Is it possible that SlickEdit inside of ntpinit.exe has disabled (or never enabled) the passing of Ctrl-C down to child processes?
See:
https://docs.microsoft.com/en-us/windows/console/setconsolectrlhandlerIf ntpinit.exe did SetConsoleCtrlHandler(null, FALSE), it would ensure that Ctrl-C gets sent to child processes?
Maybe there is a reason why ntpinit.exe disables the sending of Ctrl-C to child processes?
I found a utility that allows me to send Ctrl-C in a similar way one can send SIGINT in Linux, "win-kill":
https://github.com/alirdn/windows-kill .
When I open a command window outside of SlickEdit and run my java code, I am able to send it a Ctrl-C via win-kill from another window and it is indeed received and aborts my Java code in the way I expect (and I'm able to catch this in my java code).

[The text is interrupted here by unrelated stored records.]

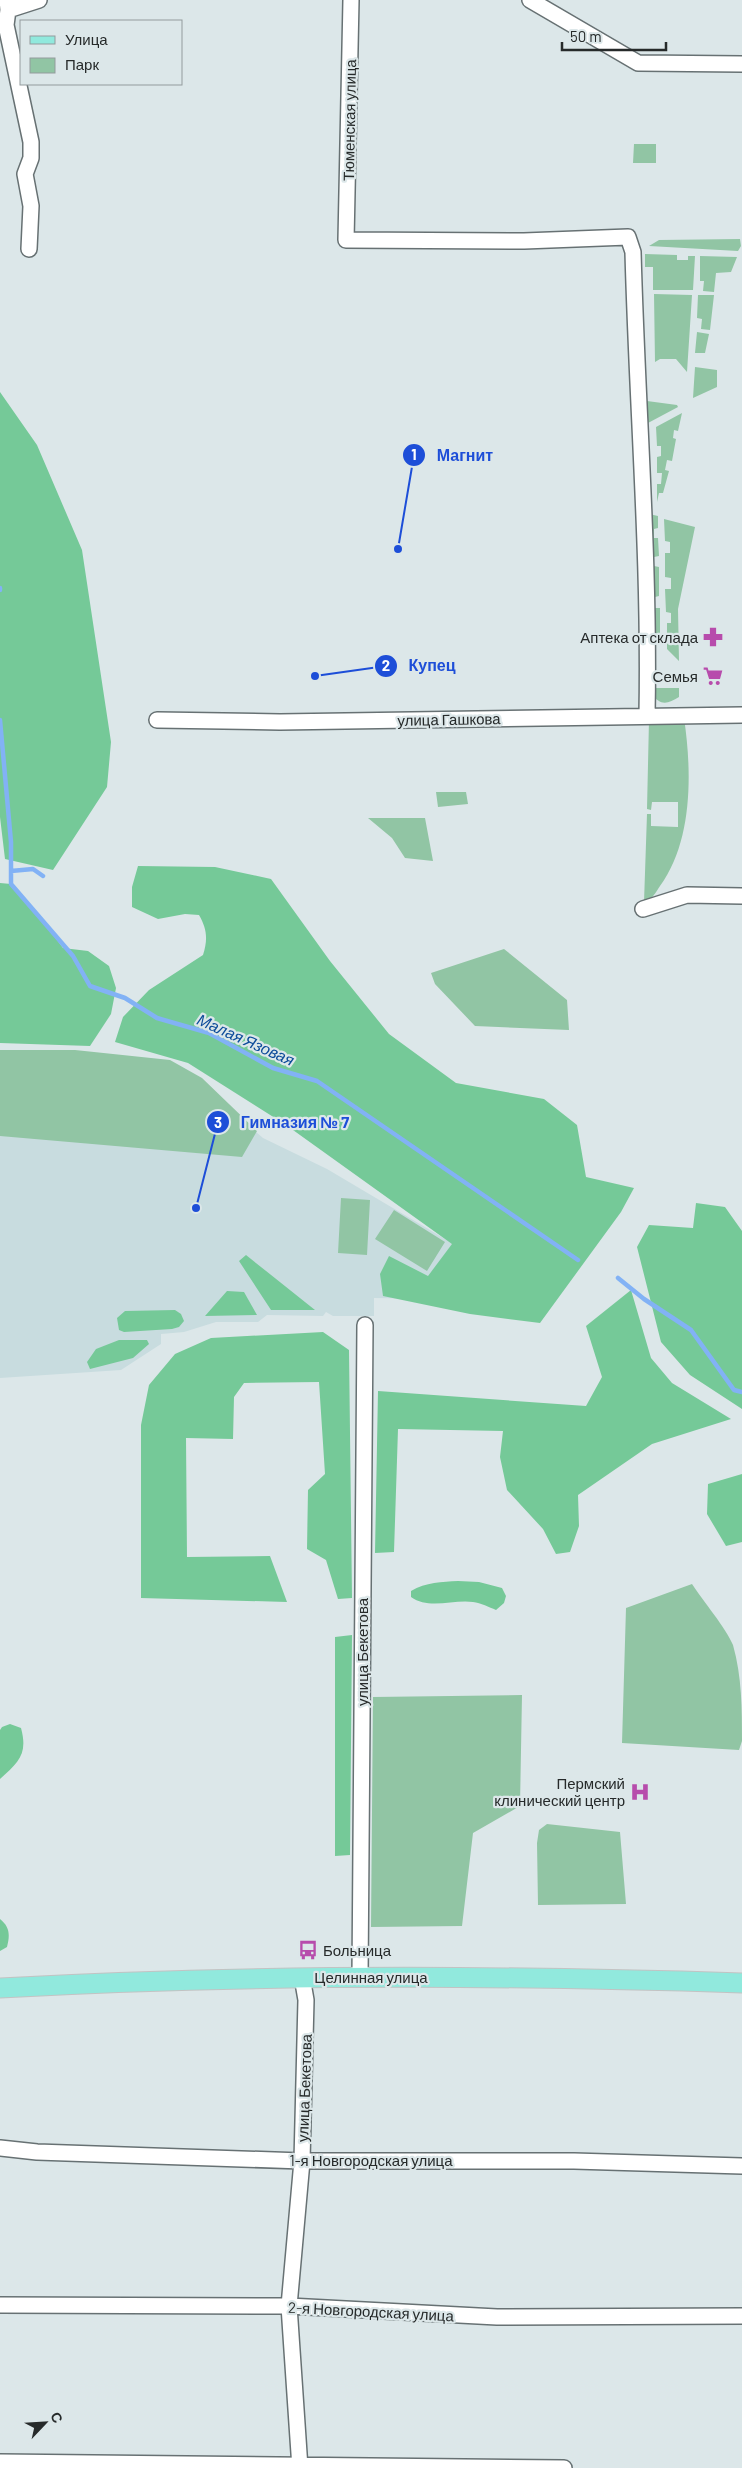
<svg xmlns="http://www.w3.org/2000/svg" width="742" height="2468" font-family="Barlow,sans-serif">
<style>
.built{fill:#c8dcdf}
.green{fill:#91c5a4}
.forest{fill:#75c998}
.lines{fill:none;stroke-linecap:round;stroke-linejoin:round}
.stream{stroke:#82b2f5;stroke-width:4.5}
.minor-casing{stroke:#677173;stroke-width:18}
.major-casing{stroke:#c2c3c3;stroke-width:21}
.minor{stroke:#fff;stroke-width:15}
.major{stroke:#91e9dd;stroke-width:19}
.labels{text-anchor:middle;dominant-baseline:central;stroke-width:4.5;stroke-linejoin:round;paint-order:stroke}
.street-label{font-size:15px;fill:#262a2a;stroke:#dce7e9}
.poi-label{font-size:15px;fill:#262a2a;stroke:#dce7e9;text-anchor:end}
.water-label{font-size:16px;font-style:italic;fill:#0d4c9a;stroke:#dce7e9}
.leader{fill:none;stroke:#1d4ed8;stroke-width:2}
.callout-dot{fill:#1d4ed8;stroke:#dce7e9;stroke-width:2}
.mark-label{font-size:15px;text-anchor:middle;font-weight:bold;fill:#fff}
.callout-label{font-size:16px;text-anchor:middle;font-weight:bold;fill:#1d4ed8;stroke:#dce7e9;stroke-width:4.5;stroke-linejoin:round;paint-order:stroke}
</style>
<rect width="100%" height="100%" fill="#dce7e9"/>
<!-- built -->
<path class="built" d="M 0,1053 L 169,1061 L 180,1066 L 263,1138 L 327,1169 L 457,1246 L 441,1299 L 374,1298 L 374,1316 L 333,1316 L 326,1312 L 323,1316 L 267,1315 L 258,1322 L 216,1322 L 184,1332 L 161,1334 L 161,1344 L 121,1370 L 0,1378 Z"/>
<!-- green -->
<path class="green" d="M 634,144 L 656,144 L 656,163 L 633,163 Z
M 740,239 L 741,246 L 738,251 L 649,246 L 659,240 Z
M 645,254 L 677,255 L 677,260 L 688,260 L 688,256 L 695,256 L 693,290 L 653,290 L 653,267 L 645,267 Z
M 700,256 L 737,257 L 731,272 L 716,273 L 714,292 L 703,291 L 704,281 L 700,281 Z
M 654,294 L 692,295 L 687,372 L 676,359 L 660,359 L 655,362 Z
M 698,295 L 714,295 L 710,330 L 701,329 L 702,319 L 697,318 Z
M 697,332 L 709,334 L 705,353 L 695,353 Z
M 695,367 L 717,370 L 717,387 L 693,398 Z
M 647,401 L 677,405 L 678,407 L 648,423 Z
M 682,413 L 678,431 L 674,430 L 673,438 L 676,439 L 672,461 L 667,460 L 665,470 L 669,471 L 663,493 L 659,493 L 657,502 L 657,484 L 661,484 L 662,473 L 657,473 L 657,457 L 661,456 L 661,446 L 657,446 L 656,427 Z
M 649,514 L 658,516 L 658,528 L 654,529 L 654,538 L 658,538 L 659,556 L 654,557 L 654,566 L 659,567 L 659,596 L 655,597 L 655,608 L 660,608 L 660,641 L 651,631 Z
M 664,519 L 695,527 L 678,609 L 679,661 L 667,649 L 667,623 L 671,623 L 671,613 L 666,612 L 665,589 L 671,589 L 671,578 L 665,577 L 665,553 L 670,553 L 670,542 L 665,541 Z
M 652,688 L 679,688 L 679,697 C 668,704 660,706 652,694 Z
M 684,718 C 692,771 693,841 660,886 C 656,892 652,900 644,902 L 647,814 L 651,814 L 651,826 L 678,827 L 678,802 L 652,802 L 651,810 L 647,809 L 649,720 Z
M 436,792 L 466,792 L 468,804 L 438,807 Z
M 368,818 L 425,818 L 433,861 L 405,858 L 392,838 Z
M 504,949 L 567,1000 L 569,1030 L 475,1026 L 435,984 L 431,973 Z
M 0,1050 L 75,1050 L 170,1060 L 202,1078 L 257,1131 L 242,1157 L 0,1136 Z
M 341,1198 L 370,1200 L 367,1255 L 338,1253 Z
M 394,1210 L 445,1242 L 427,1271 L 375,1239 Z
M 692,1584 C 703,1601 726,1628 733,1645 C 742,1677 742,1709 742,1741 L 739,1750 L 622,1743 L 626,1608 Z
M 522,1695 L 520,1806 L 473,1833 L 462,1926 L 371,1927 L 373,1697 Z
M 547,1824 L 620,1832 L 626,1904 L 538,1905 L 537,1843 L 539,1830 Z"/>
<!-- forest -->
<path class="forest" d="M 0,392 L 37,445 L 82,550 L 111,742 L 107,787 L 53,870 L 5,859 L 0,817 Z
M 138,866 L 215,867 L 271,879 L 330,961 L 389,1034 L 456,1083 L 544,1099 L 577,1125 L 586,1177 L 634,1188 L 621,1212 L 540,1323 L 470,1314 L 383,1296 L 380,1274 L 389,1256 L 428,1276 L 452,1244 L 286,1125 L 188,1063 L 115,1042 L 123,1017 L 149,990 L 203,955 C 208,939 207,929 199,915 L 185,914 L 158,919 L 132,907 L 132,887 Z
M 0,883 L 11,884 L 34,909 L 63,948 L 88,951 L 109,966 L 116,988 L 111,1014 L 90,1046 L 0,1043 Z
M 696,1203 L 725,1207 L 742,1231 L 742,1409 L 690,1375 L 661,1342 L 637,1247 L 649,1225 L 693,1228 Z
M 246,1255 L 315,1310 L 271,1310 L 239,1261 Z
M 631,1290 L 651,1358 L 672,1383 L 731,1419 L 652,1444 L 578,1495 L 579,1526 L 570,1552 L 556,1554 L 543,1529 L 507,1490 L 500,1457 L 503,1431 L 398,1429 L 394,1552 L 375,1553 L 378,1391 L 586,1406 L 602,1377 L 586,1326 Z
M 227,1291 L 244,1292 L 257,1315 L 205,1316 Z
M 175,1310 L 181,1314 L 184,1321 L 179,1327 L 172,1329 L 124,1332 L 119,1330 L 117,1318 L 125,1311 Z
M 323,1332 L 349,1350 L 352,1598 L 338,1599 L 326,1560 L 307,1549 L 308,1490 L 325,1474 L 319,1382 L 244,1383 L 234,1397 L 233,1439 L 186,1438 L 187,1557 L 270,1556 L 287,1602 L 141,1598 L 141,1425 L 149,1385 L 175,1354 L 211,1338 Z
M 119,1340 L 147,1340 L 149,1344 L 133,1358 L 90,1369 L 87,1362 L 96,1349 Z
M 742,1474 L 742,1542 L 726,1546 L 707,1514 L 708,1484 Z
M 458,1581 L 479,1582 L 502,1588 L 506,1596 L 504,1603 L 496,1610 C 489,1607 481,1603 473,1602 C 454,1599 429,1610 411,1597 L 411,1591 C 426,1582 442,1582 458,1581 Z
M 352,1635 L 350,1855 L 335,1856 L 335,1637 Z
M 10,1724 L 21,1728 C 28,1754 19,1762 0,1779 L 0,1730 L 2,1727 Z
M 0,1919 C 10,1927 10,1935 7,1947 L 0,1951 Z"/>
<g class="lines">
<!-- stream -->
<path class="stream" d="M 0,588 L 0,590
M 0,720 L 11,842 L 11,884 L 73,956 L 90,986 L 125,998 L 157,1018 L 209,1033 L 273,1068 L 317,1081 L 578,1260
M 11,871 L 33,869 L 43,876
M 618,1278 L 644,1299 L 691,1330 L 734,1390 L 742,1392"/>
<defs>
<path id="minor" d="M 7,0 L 8,10 L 6,25 L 31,142 L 31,158 L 25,174 L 31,206 L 29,249
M 351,0 L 346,240 L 524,241 L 628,237 L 633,252 C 637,406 650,560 647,715
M 530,0 L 638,63 L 742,64
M 8,10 L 39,0
M 157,720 L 280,722 L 742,715
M 643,909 L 687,895 L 742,896
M 360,1978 L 365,1325
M 0,2148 L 37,2152 L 302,2161 L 574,2161 L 742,2166
M 0,2305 L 289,2306 L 497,2317 L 742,2316
M 0,2462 L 564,2468
M 300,2468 L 289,2306 L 302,2161 L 306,2000 L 302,1977"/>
<path id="major" d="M 0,1988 C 247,1974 495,1975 742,1983"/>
</defs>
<!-- minor casing -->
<use href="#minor" class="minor-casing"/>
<!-- major casing -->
<use href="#major" class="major-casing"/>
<!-- minor -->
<use href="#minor" class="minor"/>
<!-- major -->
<use href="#major" class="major"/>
</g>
<!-- icons -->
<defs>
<symbol id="pharmacy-bare" viewBox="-9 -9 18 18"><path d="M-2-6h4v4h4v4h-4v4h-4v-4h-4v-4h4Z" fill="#b74cac" stroke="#dce7e9" stroke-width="2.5" paint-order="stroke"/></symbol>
<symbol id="supermarket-bare" viewBox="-9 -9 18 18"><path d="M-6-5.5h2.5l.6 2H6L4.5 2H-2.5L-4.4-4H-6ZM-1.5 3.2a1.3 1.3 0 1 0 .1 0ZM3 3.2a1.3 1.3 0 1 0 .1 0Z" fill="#b74cac" stroke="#dce7e9" stroke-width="2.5" paint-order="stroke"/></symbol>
<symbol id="hospital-bare" viewBox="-9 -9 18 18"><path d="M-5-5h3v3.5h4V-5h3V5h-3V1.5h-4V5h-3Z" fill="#b74cac" stroke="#dce7e9" stroke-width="2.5" paint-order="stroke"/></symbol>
<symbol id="bus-bare" viewBox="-9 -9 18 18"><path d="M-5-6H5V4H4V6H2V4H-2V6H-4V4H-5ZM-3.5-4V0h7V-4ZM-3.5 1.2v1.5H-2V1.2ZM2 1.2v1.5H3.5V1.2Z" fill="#b74cac" stroke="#dce7e9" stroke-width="2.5" paint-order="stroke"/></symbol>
</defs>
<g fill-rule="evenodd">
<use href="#pharmacy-bare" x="699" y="623" width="28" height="28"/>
<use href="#supermarket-bare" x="699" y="662" width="28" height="28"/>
<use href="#hospital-bare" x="626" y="1778" width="28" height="28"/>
<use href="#bus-bare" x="294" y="1936" width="28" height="28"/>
</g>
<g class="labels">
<!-- street labels -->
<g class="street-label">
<text transform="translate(349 120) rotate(-89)">Тюменская улица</text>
<text transform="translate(449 719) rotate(-1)">улица Гашкова</text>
<text transform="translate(362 1652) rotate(-90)">улица Бекетова</text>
<text x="371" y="1977">Целинная улица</text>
<text transform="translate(304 2088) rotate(-88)">улица Бекетова</text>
<text x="371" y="2160">1-я Новгородская улица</text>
<text transform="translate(371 2311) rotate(3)">2-я Новгородская улица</text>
</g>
<!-- poi labels -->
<g class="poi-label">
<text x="698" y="637">Аптека от склада</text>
<text x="698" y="676">Семья</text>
<text x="625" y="1783">Пермский<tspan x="625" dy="17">клинический центр</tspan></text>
<text x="323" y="1950" text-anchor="start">Больница</text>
</g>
<!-- water labels -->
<g class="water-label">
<text transform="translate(246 1039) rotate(24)">Малая Язовая</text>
</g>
</g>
<!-- callouts -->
<path class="leader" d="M398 549L414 455M315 676L386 666M196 1208L218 1122"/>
<g class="callout-dot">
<circle cx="398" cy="549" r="5"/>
<circle cx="315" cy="676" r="5"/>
<circle cx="196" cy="1208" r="5"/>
<circle cx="414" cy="455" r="12"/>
<circle cx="386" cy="666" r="12"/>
<circle cx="218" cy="1122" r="12"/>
</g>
<g class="mark-label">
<text x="414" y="460">1</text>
<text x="386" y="671">2</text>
<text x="218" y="1128">3</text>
</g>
<g class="callout-label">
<text x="465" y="461">Магнит</text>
<text x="432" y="671">Купец</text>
<text x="295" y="1128">Гимназия № 7</text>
</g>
<!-- legend -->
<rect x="20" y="20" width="162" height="65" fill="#dce7e9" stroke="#939b9d"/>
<rect x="30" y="36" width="25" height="8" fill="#91e9dd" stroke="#939b9d"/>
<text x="65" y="45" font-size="15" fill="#262a2a">Улица</text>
<rect x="30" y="58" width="25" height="15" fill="#91c5a4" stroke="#939b9d"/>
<text x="65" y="70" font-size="15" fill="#262a2a">Парк</text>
<!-- north arrow -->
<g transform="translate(45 2423) rotate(65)" stroke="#dce7e9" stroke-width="4" paint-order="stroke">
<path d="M0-4L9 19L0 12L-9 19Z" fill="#262a2a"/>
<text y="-8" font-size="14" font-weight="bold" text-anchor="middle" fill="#262a2a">С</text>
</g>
<!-- scale -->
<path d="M562 42v8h104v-8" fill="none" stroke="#262a2a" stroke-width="2.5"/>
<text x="570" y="42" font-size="15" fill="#262a2a" stroke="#dce7e9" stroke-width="4" paint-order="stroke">50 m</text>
</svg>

But when I run the java program in the process buffer of SE by directly invoking "java ...." at the prompt in the process buffer, using win-kill to the PID of that java code doesn't seem to work.
When I look at the process tree in Process Explorer/Task Manager, I see SlickEdit invokes ntpinit.exe, which the invokes cmd.exe, and under that is java.exe.
So I suspect that it is ntpinit.exe that is blocking the sending of Ctrl-C to child processes somehow.
Also very interesting:
https://stackoverflow.com/questions/813086/can-i-send-a-ctrl-c-sigint-to-an-application-on-windowsI implemented a java version of "win-kill" based on the "In Java, using JNA ..." solution on that java page, and it also is able to interrupt my java code in my own cmd, however that does not work when the Java code is launched inside SlickEdit.
So I suspect it is SlickEdit itself, possibly ntpinit.exe, that is blocking the Ctrl-C from getting to child processes.